You can ask the non Christians who in the community needs the message of Jesus, and they will tell you – the family down the street, go there; I felt I should pray for you? He responds. You start a church in his house. Egs – Alexander in his care home. Kevin on campus at his college.

 

PART FIVE: THE CALL TO ORGANIC CHURCH

 

13. Falling with style

Success is how high you bounce when you hit bottom – Gen George Patton

Failure is only the opportunity to begin intelligently again – Henry Ford

 

He failed his first church planter assessment.. His first go was a glossy brochure high impact launch with baseball clinics, inaugural services, good leaders. It failed within a year. The next was a cell church under the guidance of Ralph Neighbour. It was fine – it became a network of small organic churches. Then he got stuck – no potential churchplanting leaders.  He did one himself, in his home. It went from there.

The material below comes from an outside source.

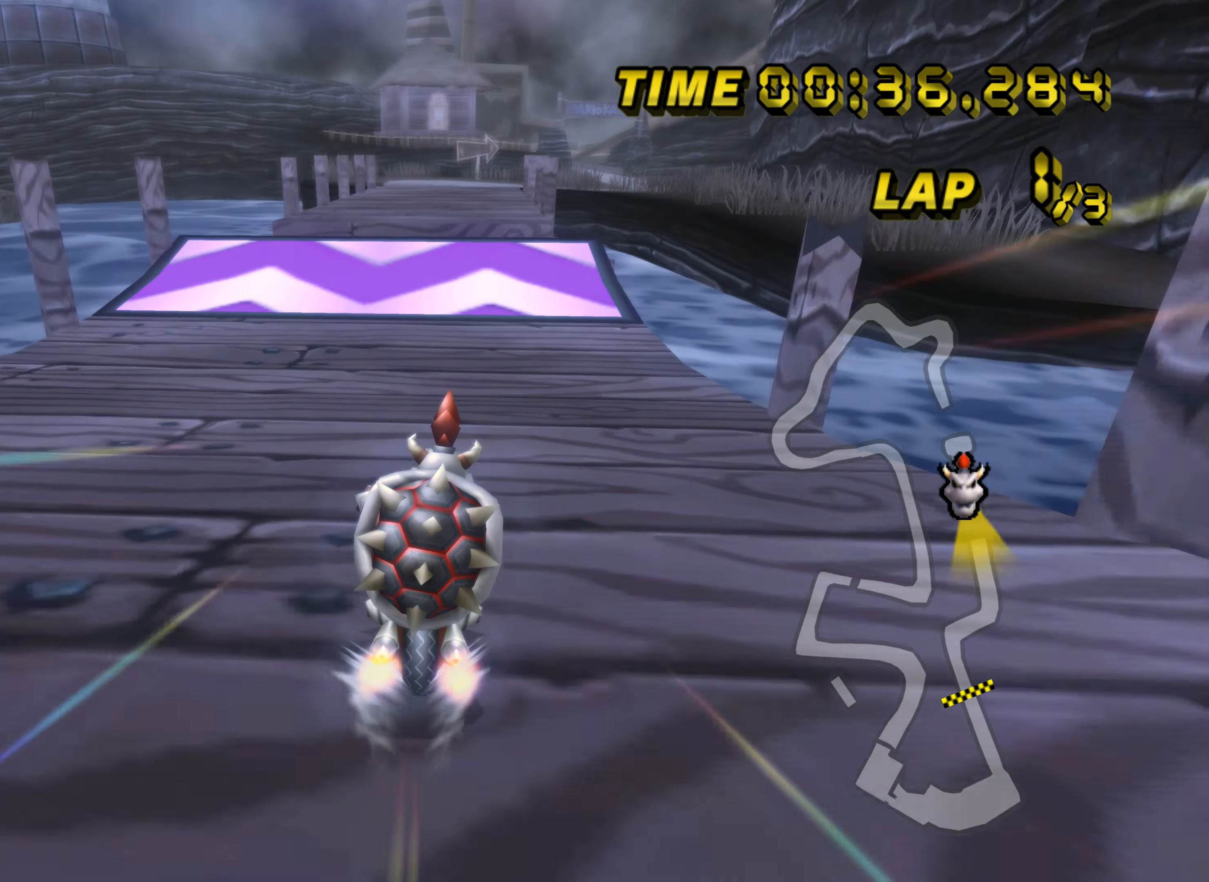
{"buttons": ["A"], "left_stick": "center", "events": [[334, "left_stick", "center"]]}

Lessons learned in the early days:

·          Start small and begin in the harvest, not with a team of Christians

·          Allow God to build round others

·          Empower others from the start

·          Let scripture, not your assumptions, lead

·          Rethink leadership – you don’t need maturity, just empowerment

·          Create immediate obedience in baptism and let the one doing the evangelizing do the baptism

·          Settle your ownership issues…

 

14. Tales that really mattered

20 years form now you will be more disappointed by the things that you didn’t do than by the ones you did do. So throw off the bowlines. Sail away from the safe harbour. Catch the trade winds in your sails. Explore. Dream. Discover. – Mark Twain.

Stories.

‘I believe we are leaving the day of the ordained and ushering in the day of the ordinary.’